И я дал ему сорок долларов, а он взял двадцать и двадцать вернул мне. Мы еще немного помолчали.
Потом я произнес:
– На самом деле мне хотелось бы благословить тебя.
Он пожал плечами.
– И как это будет выглядеть?
– Что ж, я представляю это так: я положу руку тебе на лоб и попрошу Господа защитить тебя. Но если это тебя смущает… – На улице было несколько человек.
– Нет, нет, – сказал он. – Эти прохожие не имеют для меня никакого значения.
Он снял шляпу, положил ее на колени, закрыл глаза и опустил голову, почти положив ее на мою ладонь, и я благословил его, как только мог, процитировав строки из Книги Чисел, конечно. «Да призрит на тебя Господь светлым лицем Своим и помилует тебя! Да обратит Господь лице Свое на тебя и даст тебе мир!»[38] Ничто не может быть прекраснее этого и выразить мои чувства лучше или полнее, если уж рассуждать об этом. Увидев, что он не открывает глаз и не поднимает головы, я добавил:
– Благослови Бог Джона Эймса Боутона, любимого сына, и брата, и супруга, и отца.

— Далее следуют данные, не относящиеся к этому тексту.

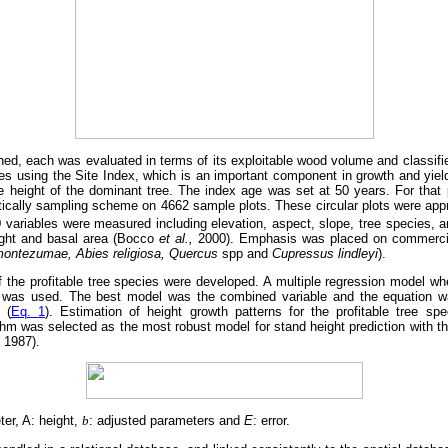
ed, each was evaluated in terms of its exploitable wood volume and classified 
 using the Site Index, which is an important component in growth and yield
e height of the dominant tree. The index age was set at 50 years. For that
tically sampling scheme on 4662 sample plots. These circular plots were app
30 variables were measured including elevation, aspect, slope, tree species, 
ght and basal area (Bocco
et al.,
2000). Emphasis was placed on commercial
montezumae, Abies religiosa, Quercus
spp and
Cupressus lindleyi
).
the profitable tree species were developed. A multiple regression model wh
 was used. The best model was the combined variable and the equation was
 (
Eq.
1
). Estimation of height growth patterns for the profitable tree s
m was selected as the most robust model for stand height prediction with the
 1987).
er, A: height,
b
:
adjusted parameters and
E
: error.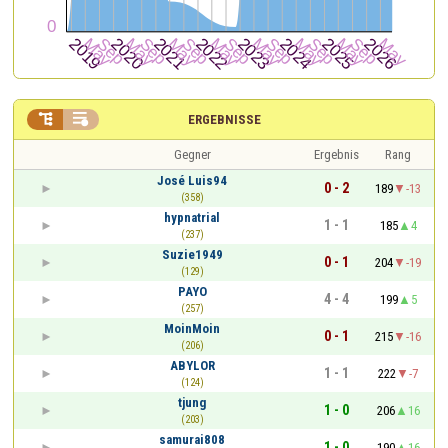


ERGEBNISSE
Gegner
Ergebnis
Rang
José Luis94
0 - 2
189
-13
(358)
hypnatrial
1 - 1
185
4
(237)
Suzie1949
0 - 1
204
-19
(129)
PAYO
4 - 4
199
5
(257)
MoinMoin
0 - 1
215
-16
(206)
ABYLOR
1 - 1
222
-7
(124)
tjung
1 - 0
206
16
(203)
samurai808
1 - 0
190
16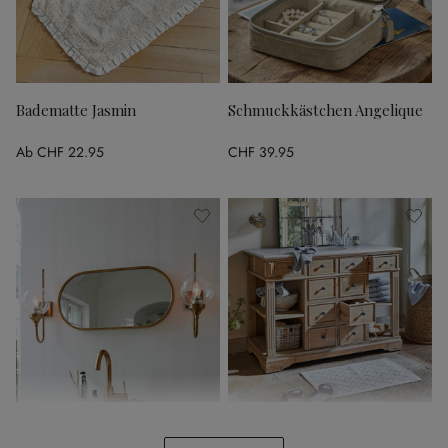
Badematte Jasmin
Schmuckkästchen Angelique
Ab
CHF 22.95
CHF 39.95
Spiegel Anthé
Waschtisch Thibault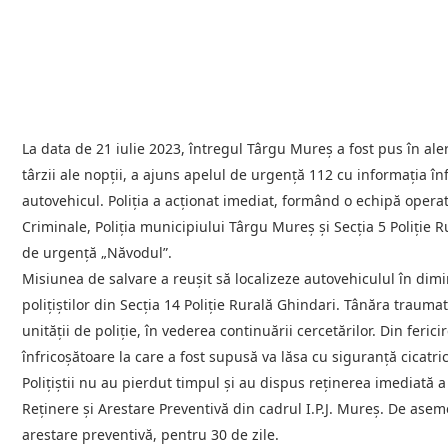
La data de 21 iulie 2023, întregul Târgu Mureș a fost pus în aler
târzii ale nopții, a ajuns apelul de urgență 112 cu informația înf
autovehicul. Poliția a acționat imediat, formând o echipă operati
Criminale, Poliția municipiului Târgu Mureș și Secția 5 Poliție 
de urgență „Năvodul”.
Misiunea de salvare a reușit să localizeze autovehiculul în dim
polițiștilor din Secția 14 Poliție Rurală Ghindari. Tânăra traumati
unității de poliție, în vederea continuării cercetărilor. Din feric
înfricoșătoare la care a fost supusă va lăsa cu siguranță cicatri
Polițiștii nu au pierdut timpul și au dispus reținerea imediată a
Reținere și Arestare Preventivă din cadrul I.P.J. Mureș. De a
arestare preventivă, pentru 30 de zile.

Тогда он снова сел и посмотрел на меня так, словно мы очнулись от сна.
– Благодарю вас, ваше преподобие, – произнес он таким тоном, как будто ему показалось, что я перечислил все титулы, которых он лишился, хотя я не имел это в виду. Отнюдь, у меня были совсем другие намерения. Что ж, как бы там ни было, я сказал ему, что благословить его – большая честь для меня. И это была чистая правда. На самом деле стоило пройти духовную семинарию и посвящение и прожить все эти годы ради одного этого мгновения. Джек просто изучал меня, как он это обычно делает. Потом приехал автобус.
Я сказал:
– Мы все любим тебя, знаешь.
И он засмеялся и произнес:
– Вы все святые.
Он остановился в дверях автобуса и поднял шляпу, а потом он уехал, благослови его Господь.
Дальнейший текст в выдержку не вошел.